Perusahaan sadar areal yang terbakar sebelumnya telah terdata dalam peta rawan kebakaran. Namun perusahaan tidak menempatkan regu untuk berjaga di sana. Peralatan pemadam kebakaran tidak disediakan di sana. Menara pantau api jauh dari blok yang rawan terbakar. Perusahaan sengaja mengabaikan kewajibannya karena, blok yang terbakar belum produktif.
Pada saat sidang lapangan terbukti, majelis hakim dan para pihak—jaksa maupun terdakwa dan penasihat hukumnya—tidak dapat mencapai lokasi karena tidak ada akses menuju blok-blok yang terbakar tersebut. Padahal, perusahaan diberikan Izin Usaha Perkebunan (IUP) 5.604 hekar tapi tidak menjaga areal dengan sepenuhnya. Kesulitan menempuh lokasi terbakar juga dialami regu pemadam kebakaran kala itu. Mereka kerepotan mengangkut peralatan terutama alat berat karena tidak ada akses ke lokasi.
Lahan PT SSS terbakar di Blok I 43, 42, 41, 40, 39, 38, 37, 36, 35, 34 dan 33. Blok J 40, 33 dan 32. Blok K 40 dan 39. Kemudian Blok L 41, 40, 39 dan 38. Kebakaran terjadi pada dua hamparan. Pertama 87,3 hektar dan kedua 67,9 hektar. Luas keseluruhan 155, 2 hektar.
Blok I 43, 42 dan 41, Blok J 40, Blok K 40 dan 39 serta Blok L 41 telah dibuka dan ditumpuk dengan bekas tebangan tapi tidak dibuat parit kanal dan sumber air. Kebakaran pada blok ini bersempadan dengan blok-blok yang telah ditanami sawit. Pada 2016 hingga 2018, blok-blok yang telah ditanami sawit itu juga pernah terbakar dan ditanami sawit kembali oleh perusahaan. Direktur Utama Eben Ezer Djadiman Haloman Lingga menyadari, tiap tahun atau sejak 2013 lahannya sering terbakar.
Lebih rincinya seperti keterangan Asep, Asisten Pengukuran dan Pemetaan PT SSS.
Dia paham dan mengetahui aktifitas tiap blok perusahaan.
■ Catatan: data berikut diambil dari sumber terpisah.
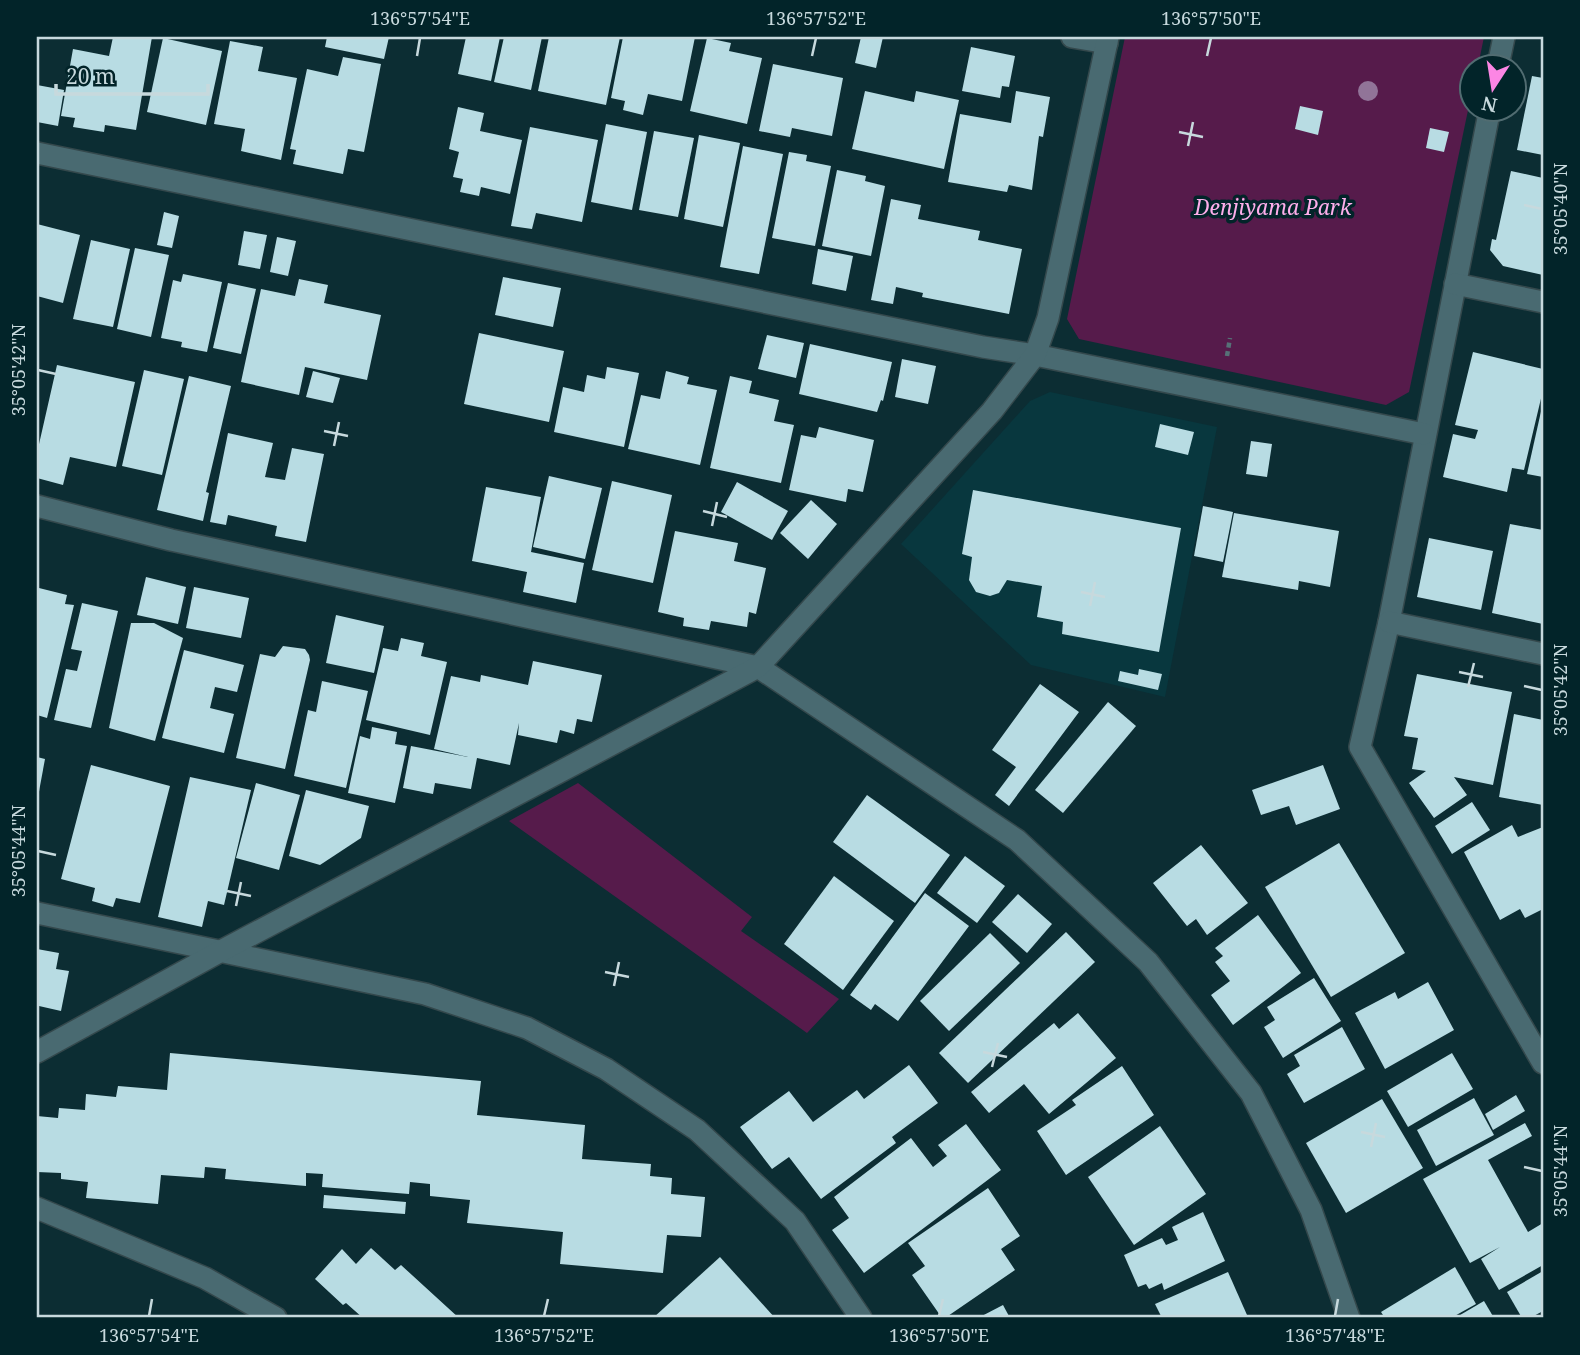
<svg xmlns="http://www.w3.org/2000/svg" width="1580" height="1355" viewBox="0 0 1580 1355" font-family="'Noto Serif',serif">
<rect width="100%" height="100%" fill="#0c2d33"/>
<polygon fill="#08373e" points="1050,392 1217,427 1165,697 1031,665 901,544 1030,401"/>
<g fill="#561b4b">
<polygon points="1125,37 1484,37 1478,66 1472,66 1471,96 1409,392 1386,405 1079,339 1067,319"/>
<polygon points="578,783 752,917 741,931 839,999 807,1033 509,821"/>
</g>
<g fill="#b8dce3">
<polygon points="113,37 152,37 136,130 105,125 104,132 73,127 75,118 61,116 73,49 109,56"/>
<polygon points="327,37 389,37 384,59 325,47"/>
<polygon points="466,37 500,37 491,81 458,74"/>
<polygon points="504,37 542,37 531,90 494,82"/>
<polygon points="549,37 620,37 606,105 538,91"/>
<polygon points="623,37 695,37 682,101 648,94 643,115 623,110 625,101 611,98"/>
<polygon points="861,37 883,37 876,68 855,63"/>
<polygon points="163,38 222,51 206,125 147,112"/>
<polygon points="707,38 731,43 729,51 762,58 747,124 690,111"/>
<polygon points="230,41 263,47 258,71 297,78 281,160 241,151 245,129 214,124"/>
<polygon points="971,47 1015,56 1009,87 1002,86 1000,98 962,91"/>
<polygon points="343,57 381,64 364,152 348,149 343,174 293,164 296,150 290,149 307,69 338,76"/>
<polygon points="773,64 843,78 832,136 792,128 790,137 759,131"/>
<polygon points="1532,76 1543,78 1543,155 1517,150"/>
<polygon points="37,85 64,90 58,126 37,122"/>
<polygon points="865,91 914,102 916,91 959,100 944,169 852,149"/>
<polygon points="1016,91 1050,97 1043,137 1039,136 1032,190 1009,185 1007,192 948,182 960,114 1011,123"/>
<polygon points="1300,106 1323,111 1318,135 1295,129"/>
<polygon points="458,107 484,113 480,131 522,140 510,194 481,187 479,196 460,192 463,179 453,177 459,152 449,149"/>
<polygon points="606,124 647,132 632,210 591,202"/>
<polygon points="530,127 598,140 582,222 536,213 532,229 511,226"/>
<polygon points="1430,128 1449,132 1444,152 1426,148"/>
<polygon points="654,131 694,138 678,217 639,210"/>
<polygon points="699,135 740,143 723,227 684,219"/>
<polygon points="743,146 783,154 759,274 720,267"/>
<polygon points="789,152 807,155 806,161 831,166 815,246 772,238"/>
<polygon points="837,170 866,176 865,181 885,186 871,256 822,246"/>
<polygon points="1511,171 1543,178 1543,275 1503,266 1490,250 1492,239 1496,240"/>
<polygon points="891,199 921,205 918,219 980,231 978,240 1022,249 1009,314 922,297 923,293 896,287 893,304 871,300"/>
<polygon points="164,212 179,216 172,248 157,245"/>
<polygon points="37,224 80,235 63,303 37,296"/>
<polygon points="244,231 267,235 260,269 238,265"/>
<polygon points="277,237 296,241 288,276 270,272"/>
<polygon points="91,240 130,249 113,327 73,319"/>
<polygon points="135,248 169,255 151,337 117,329"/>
<polygon points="818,249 853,256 846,291 812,284"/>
<polygon points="183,274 222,282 207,352 181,347 182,342 161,338 173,280 181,282"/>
<polygon points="503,277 561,288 553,327 495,315"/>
<polygon points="299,279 328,285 324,303 381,315 367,380 305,367 299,395 241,382 261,289 295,296"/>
<polygon points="228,283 256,289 241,354 213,348"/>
<polygon points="479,333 564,351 549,422 464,404"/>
<polygon points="767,335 804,343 796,378 758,369"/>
<polygon points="810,344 892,362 883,401 881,400 877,412 799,394"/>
<polygon points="1473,352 1543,369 1543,390 1524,470 1512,468 1507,492 1443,477 1453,434 1475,439 1478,430 1455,425"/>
<polygon points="902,359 936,366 928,404 895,397"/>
<polygon points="57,365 135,382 116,467 70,457 63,485 37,478 37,453"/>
<polygon points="607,367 639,373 624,447 554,432 563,387 584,392 587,375 605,379"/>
<polygon points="144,370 184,379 162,475 122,466"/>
<polygon points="313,371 340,378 333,403 306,397"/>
<polygon points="666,371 689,377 687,384 717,390 700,465 628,449 641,395 660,399"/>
<polygon points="189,376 231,386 206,492 209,493 203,521 157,510"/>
<polygon points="730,376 752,381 749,393 779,400 774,421 794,425 781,483 710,468"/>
<polygon points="1542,407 1543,407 1543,477 1527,474"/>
<polygon points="1160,424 1194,432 1188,455 1155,447"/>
<polygon points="819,427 874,440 863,492 848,489 846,502 789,490 801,435 816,438"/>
<polygon points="228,433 273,443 265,477 285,480 292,448 324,454 306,542 275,536 277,526 228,515 226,525 210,522"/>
<polygon points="1251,441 1272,444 1267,477 1246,474"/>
<polygon points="549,476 602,488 585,559 533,547"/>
<polygon points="612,481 672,495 653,583 592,570"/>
<polygon points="737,482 788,511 772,540 721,512"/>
<polygon points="486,487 541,497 531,552 584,563 576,603 523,592 527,572 472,561"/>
<polygon points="973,490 1181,528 1159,652 1062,634 1063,622 1037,617 1042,586 1007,580 999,593 990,596 976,592 969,580 972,557 962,554"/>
<polygon points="811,500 837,524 808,559 780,533"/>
<polygon points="1203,506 1233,512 1223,562 1194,556"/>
<polygon points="1234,513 1339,531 1330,587 1299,581 1298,590 1222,577"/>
<polygon points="1510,524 1543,530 1543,624 1492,613"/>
<polygon points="675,531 738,543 734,561 766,568 756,614 749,612 747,627 711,621 709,630 683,626 684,618 658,612"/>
<polygon points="1429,538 1493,551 1481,610 1417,597"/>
<polygon points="146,577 186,587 178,624 137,615"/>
<polygon points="194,587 249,598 241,638 186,628"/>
<polygon points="39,588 67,595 65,604 74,605 47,718 37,715 37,597"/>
<polygon points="82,603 118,611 91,728 54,720 66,669 77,671 82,651 71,649"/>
<polygon points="336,615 384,626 374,673 326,663"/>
<polygon points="131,623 154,623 183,638 155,741 109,728"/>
<polygon points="401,638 424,643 421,656 447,662 430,735 366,720 383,648 398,651"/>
<polygon points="283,646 305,649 309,655 310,660 285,769 236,758 260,654 275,657"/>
<polygon points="184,650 244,665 237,692 215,687 210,708 234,714 224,753 162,738"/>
<polygon points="533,661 602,675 592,722 577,719 574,734 560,730 557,743 518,735 519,723 510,765 477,758 471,789 435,783 433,794 403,788 411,746 468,757 434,749 451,676 480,682 481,675 528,685"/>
<polygon points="1139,669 1162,674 1158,690 1118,681 1120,671 1138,675"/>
<polygon points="1417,674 1512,692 1493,785 1454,777 1467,795 1434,818 1409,783 1426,771 1412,769 1418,738 1404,736"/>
<polygon points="322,681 368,691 346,788 294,776 308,710 316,712"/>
<polygon points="1040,684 1079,712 1009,806 995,795 1016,767 992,750"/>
<polygon points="1108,702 1136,726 1063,813 1035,790"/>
<polygon points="1514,714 1543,720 1543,805 1499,797"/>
<polygon points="372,727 397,732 395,744 407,746 395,803 348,793 360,736 370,739"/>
<polygon points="37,757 45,759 38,797 37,797"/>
<polygon points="91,765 170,786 140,903 116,898 113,907 92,901 95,888 61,879"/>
<polygon points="1323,765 1340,809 1296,825 1289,806 1261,815 1252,790"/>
<polygon points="190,777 251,790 224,905 208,901 202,927 158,917"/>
<polygon points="256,783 300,795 279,870 236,858"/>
<polygon points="306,790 369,806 361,838 320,865 289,856"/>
<polygon points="867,795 950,855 915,903 833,842"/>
<polygon points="1472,802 1490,830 1452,854 1435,826"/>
<polygon points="1512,825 1518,837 1543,827 1543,909 1525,918 1520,909 1500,920 1464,852"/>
<polygon points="1339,843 1405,953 1331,997 1265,887"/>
<polygon points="1201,845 1248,903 1207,935 1196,919 1187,926 1153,883"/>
<polygon points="965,856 1005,886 977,923 937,893"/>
<polygon points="834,876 894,921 843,990 784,944"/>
<polygon points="925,893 969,926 898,1021 875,1004 871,1010 850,995"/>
<polygon points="1018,894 1052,924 1027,953 992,922"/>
<polygon points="1258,915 1301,973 1233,1025 1211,995 1230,981 1215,962 1223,956 1215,948"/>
<polygon points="1066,932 1095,962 968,1083 939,1053"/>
<polygon points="990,933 1020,963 949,1031 920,1001"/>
<polygon points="37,949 59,953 56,969 69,971 61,1011 39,1006 37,1011"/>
<polygon points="1314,978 1341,1021 1283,1058 1264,1027 1275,1020 1267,1007"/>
<polygon points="1428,982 1454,1030 1385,1069 1355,1013 1395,992 1398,999"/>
<polygon points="1078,1013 1116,1058 1049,1114 1024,1084 989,1113 971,1092 1054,1023 1059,1029"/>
<polygon points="1342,1027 1365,1069 1304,1103 1287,1074 1300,1066 1294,1055"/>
<polygon points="170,1053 481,1081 477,1115 585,1125 582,1159 651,1164 650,1176 672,1178 671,1194 705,1197 701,1237 667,1235 663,1273 560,1264 563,1232 467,1223 470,1200 430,1196 430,1184 410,1182 409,1194 322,1187 323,1174 306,1173 306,1186 225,1179 226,1169 205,1167 204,1178 161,1175 158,1204 86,1198 88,1182 61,1179 61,1173 37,1172 37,1116 58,1118 59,1108 85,1110 86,1094 116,1097 118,1086 167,1090"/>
<polygon points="1452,1053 1473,1089 1408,1127 1387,1091"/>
<polygon points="909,1065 938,1103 892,1137 896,1143 821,1199 789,1157 772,1169 740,1127 789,1091 813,1122 857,1090 864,1099"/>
<polygon points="1122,1066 1154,1115 1066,1175 1037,1131 1076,1105 1072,1100"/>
<polygon points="1516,1095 1525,1111 1493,1130 1485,1114"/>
<polygon points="1474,1098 1494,1135 1436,1166 1417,1130"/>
<polygon points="1382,1099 1423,1168 1346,1213 1306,1143"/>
<polygon points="1525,1123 1532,1136 1488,1160 1528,1232 1543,1223 1543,1265 1499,1290 1481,1259 1500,1247 1470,1263 1423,1179"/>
<polygon points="966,1124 1001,1170 864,1273 832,1230 849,1218 834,1197 911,1138 933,1167 947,1156 938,1145"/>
<polygon points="1160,1126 1206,1194 1134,1245 1088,1177"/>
<polygon points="988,1188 1020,1236 1001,1249 1015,1270 945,1318 942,1318 912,1275 925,1266 908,1243"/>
<polygon points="324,1195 406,1202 405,1214 323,1208"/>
<polygon points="1203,1212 1225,1261 1164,1290 1162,1283 1149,1289 1146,1284 1138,1287 1124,1255 1162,1238 1166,1245 1178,1240 1172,1227"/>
<polygon points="371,1248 395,1270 401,1265 459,1318 363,1318 346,1303 343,1305 315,1279 342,1249 356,1264"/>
<polygon points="720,1257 775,1318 653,1318"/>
<polygon points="1455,1267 1476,1304 1451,1318 1385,1318 1381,1312"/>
<polygon points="1543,1271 1543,1311 1530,1318 1522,1318 1507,1292"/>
<polygon points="1228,1272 1247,1315 1240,1318 1162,1318 1155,1304"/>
<polygon points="1484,1301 1494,1318 1455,1318"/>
<polygon points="1003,1305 1010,1318 978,1318"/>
</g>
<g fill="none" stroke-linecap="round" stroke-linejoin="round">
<defs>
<g id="minor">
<polyline points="1072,37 1107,43"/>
<polyline points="1498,66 1504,37"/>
<polyline points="1490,108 1389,622 1360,747 1543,1063"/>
<polyline points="37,153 983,347 1035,355 1424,434"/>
<polyline points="1455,284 1543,302"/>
<polyline points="37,506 171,540 758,667 1017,840 1148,962 1251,1093 1311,1210 1349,1318"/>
<polyline points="1389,622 1543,654"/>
<polyline points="37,913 425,994 527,1028 606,1069 697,1130 795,1221 861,1318"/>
<polyline points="37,1052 221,951 758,667 992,411 1035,355 1048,318 1108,37"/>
<polyline points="37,1208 205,1278 276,1318"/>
</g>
</defs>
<use href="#minor" stroke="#34484c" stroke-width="24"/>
<polyline stroke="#567177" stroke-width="4.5" stroke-dasharray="5 3.5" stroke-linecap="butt" points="1227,356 1230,338"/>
<use href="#minor" stroke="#496a71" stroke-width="21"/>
</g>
<circle fill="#917498" cx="1368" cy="91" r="10"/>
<path fill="none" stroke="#c7d9dd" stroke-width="2.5" d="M417,56L420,38M812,56L816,38M1207,56L1211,38M1179,132L1203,137M1188,146L1193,122M1524,205L1542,209M38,370L56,374M324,431L348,436M334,446L339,422M703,511L727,517M712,526L717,502M1081,592L1105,597M1090,606L1095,582M1459,672L1483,677M1524,686L1542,690M1468,687L1474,663M38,851L56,855M227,891L251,896M236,906L241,882M605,972L629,977M614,986L619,962M983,1052L1007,1057M992,1067L998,1043M1361,1132L1385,1137M1371,1147L1376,1123M1524,1167L1542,1171M149,1316L152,1299M544,1316L548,1299M939,1316L943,1299M1335,1316L1338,1299"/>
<g text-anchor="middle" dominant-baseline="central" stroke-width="7" stroke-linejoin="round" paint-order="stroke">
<g font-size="21" font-style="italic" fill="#feaeeb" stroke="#022429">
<text x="1273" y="207">Denjiyama Park</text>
</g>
</g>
<rect width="1580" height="1355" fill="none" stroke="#022429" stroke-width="77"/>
<g transform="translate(1493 88) rotate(192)"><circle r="33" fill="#022429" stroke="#516c71" stroke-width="2"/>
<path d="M0-5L12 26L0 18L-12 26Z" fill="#fc86e4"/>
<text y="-10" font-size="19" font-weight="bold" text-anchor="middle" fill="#c7d9dd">N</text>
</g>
<path d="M56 84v10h152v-10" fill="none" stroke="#c7d9dd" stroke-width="3.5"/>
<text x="66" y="84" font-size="21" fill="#c7d9dd" stroke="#022429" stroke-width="5" paint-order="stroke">20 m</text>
<rect x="38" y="38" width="1504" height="1278" fill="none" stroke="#c7d9dd" stroke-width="2.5"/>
<g font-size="18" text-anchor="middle" fill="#c7d9dd">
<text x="420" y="25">136°57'54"E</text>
<text x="816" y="25">136°57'52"E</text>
<text x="1211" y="25">136°57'50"E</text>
<text transform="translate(1561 209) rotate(-90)" y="6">35°05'40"N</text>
<text transform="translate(19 370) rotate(-90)" y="6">35°05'42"N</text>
<text transform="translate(1561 690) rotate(-90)" y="6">35°05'42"N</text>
<text transform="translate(19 851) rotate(-90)" y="6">35°05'44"N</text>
<text transform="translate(1561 1171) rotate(-90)" y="6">35°05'44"N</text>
<text x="149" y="1342">136°57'54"E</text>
<text x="544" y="1342">136°57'52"E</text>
<text x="939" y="1342">136°57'50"E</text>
<text x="1335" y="1342">136°57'48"E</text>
</g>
</svg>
Dia buat peta rawan kebakaran sejak 2015. Tak ada embung di lokasi terbakar. Sebelum terbakar, areal itu sempat dibuat batas dan blok. Tapi belum ada perintah tanam. Blok I 39-43 tak ada parit kanal meski lahannya telah dibuka. Blok L 35 tempat pembenihan sawit sempadan dengan blok L lain yang terbakar.
“Kuat dugaan, perusahaan memang sengaja biarkan blok-blok yang telah dibuka itu terbakar dan setelahnya akan ditanami sawit. Buktinya, areal yang sudah tertanam atau produktif tidak tersentuh api padahal bersempadan dengan blok yang belum ditanam. Tidak mungkin api pandai memilih lahannya yang mau dia bakar,” ucap Jeffri.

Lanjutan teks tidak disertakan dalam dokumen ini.